Data records

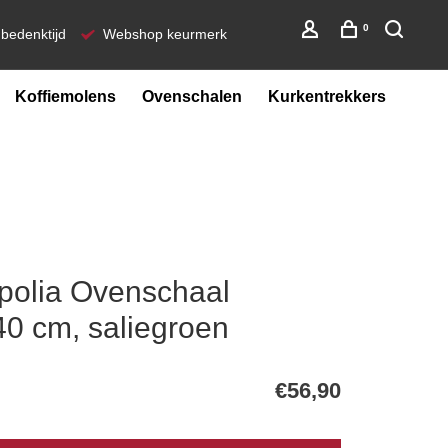
0
bedenktijd
Webshop keurmerk
Koffiemolens
Ovenschalen
Kurkentrekkers
polia Ovenschaal
40 cm, saliegroen
€56,90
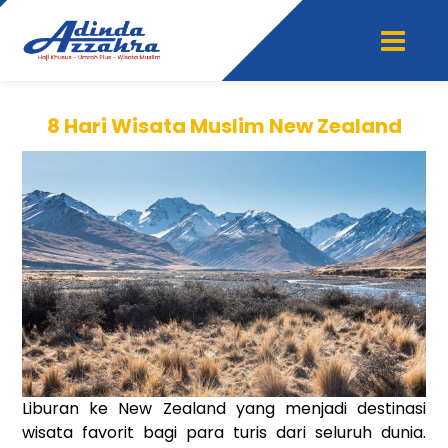
8 Hari Wisata Muslim New Zealand
Liburan ke New Zealand yang menjadi destinasi
wisata favorit bagi para turis dari seluruh dunia.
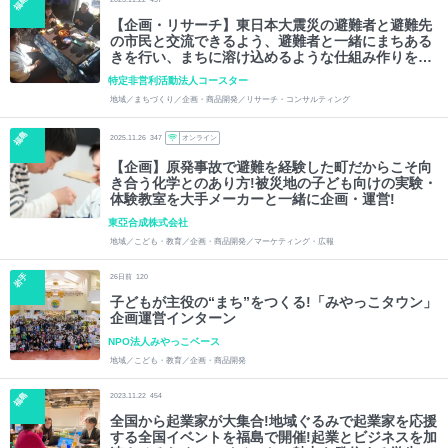
福島
【企画・リサーチ】東日本大震災の避難者と避難先
の市民と交流できるよう、避難者と一緒にまちある
きを行い、まちに溶け込めるような仕組み作りを一
緒に考えてみませんか?
特定非営利活動法人コースター
地域／まちづくり／企画・商品開発／リサーチ・コンサルティング
福島
2025.11.26
347
オンライン
【企画】原発事故で避難を経験した町だからこそ向
き合う化学とのあり方!被災地の子ども向けの実験・
体験教室を大手メーカーと一緒に企画・運営!
東亞合成株式会社
地域／こども・教育／企画・商品開発／マーケティング・広報
岩手
26
日前
120
子どもが主役の“まち”をつくる!「みやっこタウン」
企画運営インターン
NPO法人みやっこベース
地域／こども・教育／企画・商品開発
福島
2023.11.22
454
全国から起業家が大集合!地域ぐるみで起業家を応援
する全国イベントを福島で開催!起業とビジネスを加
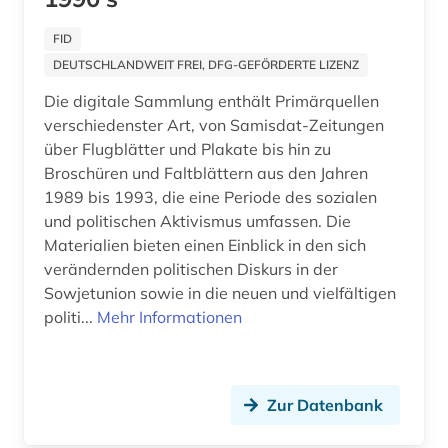
oral history (1)
FID
DEUTSCHLANDWEIT FREI, DFG-GEFÖRDERTE LIZENZ
orientalistik (2)
Die digitale Sammlung enthält Primärquellen
osteuropa (3)
verschiedenster Art, von Samisdat-Zeitungen
über Flugblätter und Plakate bis hin zu
osteuropawissenschaften (1)
Broschüren und Faltblättern aus den Jahren
1989 bis 1993, die eine Periode des sozialen
palästina (1)
und politischen Aktivismus umfassen. Die
Materialien bieten einen Einblick in den sich
parlamentswahl (6)
verändernden politischen Diskurs in der
partei (1)
Sowjetunion sowie in die neuen und vielfältigen
politi...
Mehr Informationen
perestroika (1)
persisch (2)
Zur Datenbank
philosophie (1)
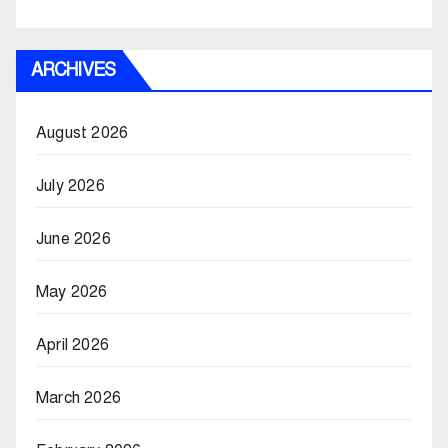
ARCHIVES
August 2026
July 2026
June 2026
May 2026
April 2026
March 2026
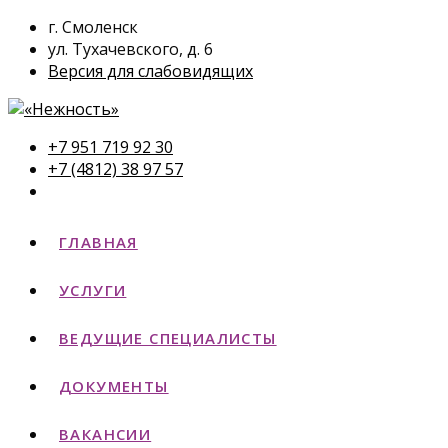
г. Смоленск
ул. Тухачевского, д. 6
Версия для слабовидящих
+7 951 719 92 30
+7 (4812) 38 97 57
ГЛАВНАЯ
УСЛУГИ
ВЕДУЩИЕ СПЕЦИАЛИСТЫ
ДОКУМЕНТЫ
ВАКАНСИИ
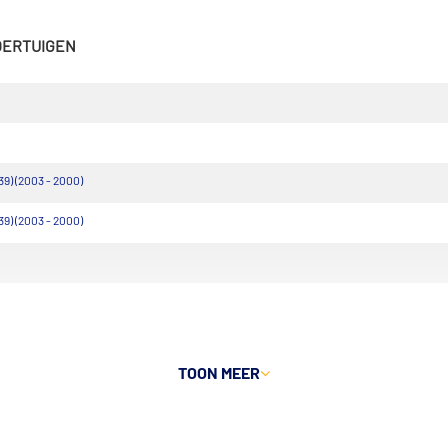
VOERTUIGEN
9) (2003 - 2000)
9) (2003 - 2000)
TOON MEER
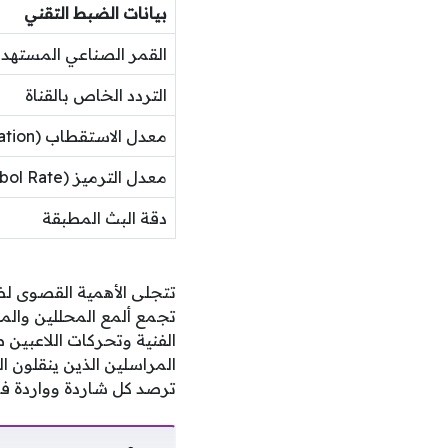
بيانات الضبط التقني
القمر الصناعي المسته
التردد الخاص بالقناة
معدل الاستقطاب (Polarization)
معدل الترميز (Symbol Rate)
دقة البث المطبقة
تجمع ألمع المحللين والم
الفنية وتحركات اللاعبين 
المراسلين الذين ينقلون ال
ترصد كل شاردة وواردة في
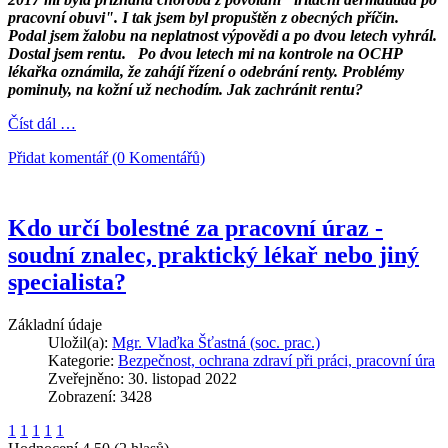
pracovní obuvi". I tak jsem byl propuštěn z obecných příčin.
Podal jsem žalobu na neplatnost výpovědi a po dvou letech vyhrál.
Dostal jsem rentu. Po dvou letech mi na kontrole na OCHP
lékařka oznámila, že zahájí řízení o odebrání renty. Problémy
pominuly, na kožní už nechodím. Jak zachránit rentu?
Číst dál …
Přidat komentář (0 Komentářů)
Kdo určí bolestné za pracovní úraz -
soudní znalec, praktický lékař nebo jiný
specialista?
Základní údaje
Uložil(a):
Mgr. Vlaďka Šťastná (soc. prac.)
Kategorie:
Bezpečnost, ochrana zdraví při práci, pracovní úra
Zveřejněno: 30. listopad 2022
Zobrazení: 3428
1
1
1
1
1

[The task]: Output every one of the lines above word for word, leaving out the picture markers.

[Reply]:
0
bedenktijd
Webshop keurmerk
Koffiemolens
Ovenschalen
Kurkentrekkers
polia Ovenschaal
40 cm, saliegroen
€56,90
8 Hari Wisata Muslim New Zealand
Liburan ke New Zealand yang menjadi destinasi
wisata favorit bagi para turis dari seluruh dunia.
福島
【企画・リサーチ】東日本大震災の避難者と避難先
の市民と交流できるよう、避難者と一緒にまちある
きを行い、まちに溶け込めるような仕組み作りを一
緒に考えてみませんか?
特定非営利活動法人コースター
地域／まちづくり／企画・商品開発／リサーチ・コンサルティング
福島
2025.11.26
347
オンライン
【企画】原発事故で避難を経験した町だからこそ向
き合う化学とのあり方!被災地の子ども向けの実験・
体験教室を大手メーカーと一緒に企画・運営!
東亞合成株式会社
地域／こども・教育／企画・商品開発／マーケティング・広報
岩手
26
日前
120
子どもが主役の“まち”をつくる!「みやっこタウン」
企画運営インターン
NPO法人みやっこベース
地域／こども・教育／企画・商品開発
福島
2023.11.22
454
全国から起業家が大集合!地域ぐるみで起業家を応援
する全国イベントを福島で開催!起業とビジネスを加
oral history (1)
FID
DEUTSCHLANDWEIT FREI, DFG-GEFÖRDERTE LIZENZ
orientalistik (2)
Die digitale Sammlung enthält Primärquellen
osteuropa (3)
verschiedenster Art, von Samisdat-Zeitungen
über Flugblätter und Plakate bis hin zu
osteuropawissenschaften (1)
Broschüren und Faltblättern aus den Jahren
1989 bis 1993, die eine Periode des sozialen
palästina (1)
und politischen Aktivismus umfassen. Die
Materialien bieten einen Einblick in den sich
parlamentswahl (6)
verändernden politischen Diskurs in der
partei (1)
Sowjetunion sowie in die neuen und vielfältigen
politi...
Mehr Informationen
perestroika (1)
persisch (2)
Zur Datenbank
philosophie (1)
ARCHIVES
August 2026
July 2026
June 2026
May 2026
April 2026
March 2026
г. Смоленск
ул. Тухачевского, д. 6
Версия для слабовидящих
+7 951 719 92 30
+7 (4812) 38 97 57
ГЛАВНАЯ
УСЛУГИ
ВЕДУЩИЕ СПЕЦИАЛИСТЫ
ДОКУМЕНТЫ
ВАКАНСИИ
VOERTUIGEN
9) (2003 - 2000)
9) (2003 - 2000)
TOON MEER
بيانات الضبط التقني
القمر الصناعي المسته
التردد الخاص بالقناة
معدل الاستقطاب (Polarization)
معدل الترميز (Symbol Rate)
دقة البث المطبقة
تجمع ألمع المحللين والم
الفنية وتحركات اللاعبين 
المراسلين الذين ينقلون ال
ترصد كل شاردة وواردة في
pracovní obuvi". I tak jsem byl propuštěn z obecných příčin.
Podal jsem žalobu na neplatnost výpovědi a po dvou letech vyhrál.
Dostal jsem rentu. Po dvou letech mi na kontrole na OCHP
lékařka oznámila, že zahájí řízení o odebrání renty. Problémy
pominuly, na kožní už nechodím. Jak zachránit rentu?
Číst dál …
Přidat komentář (0 Komentářů)
Kdo určí bolestné za pracovní úraz -
soudní znalec, praktický lékař nebo jiný
specialista?
Základní údaje
Uložil(a):
Mgr. Vlaďka Šťastná (soc. prac.)
Kategorie:
Bezpečnost, ochrana zdraví při práci, pracovní úra
Zveřejněno: 30. listopad 2022
Zobrazení: 3428
1
1
1
1
1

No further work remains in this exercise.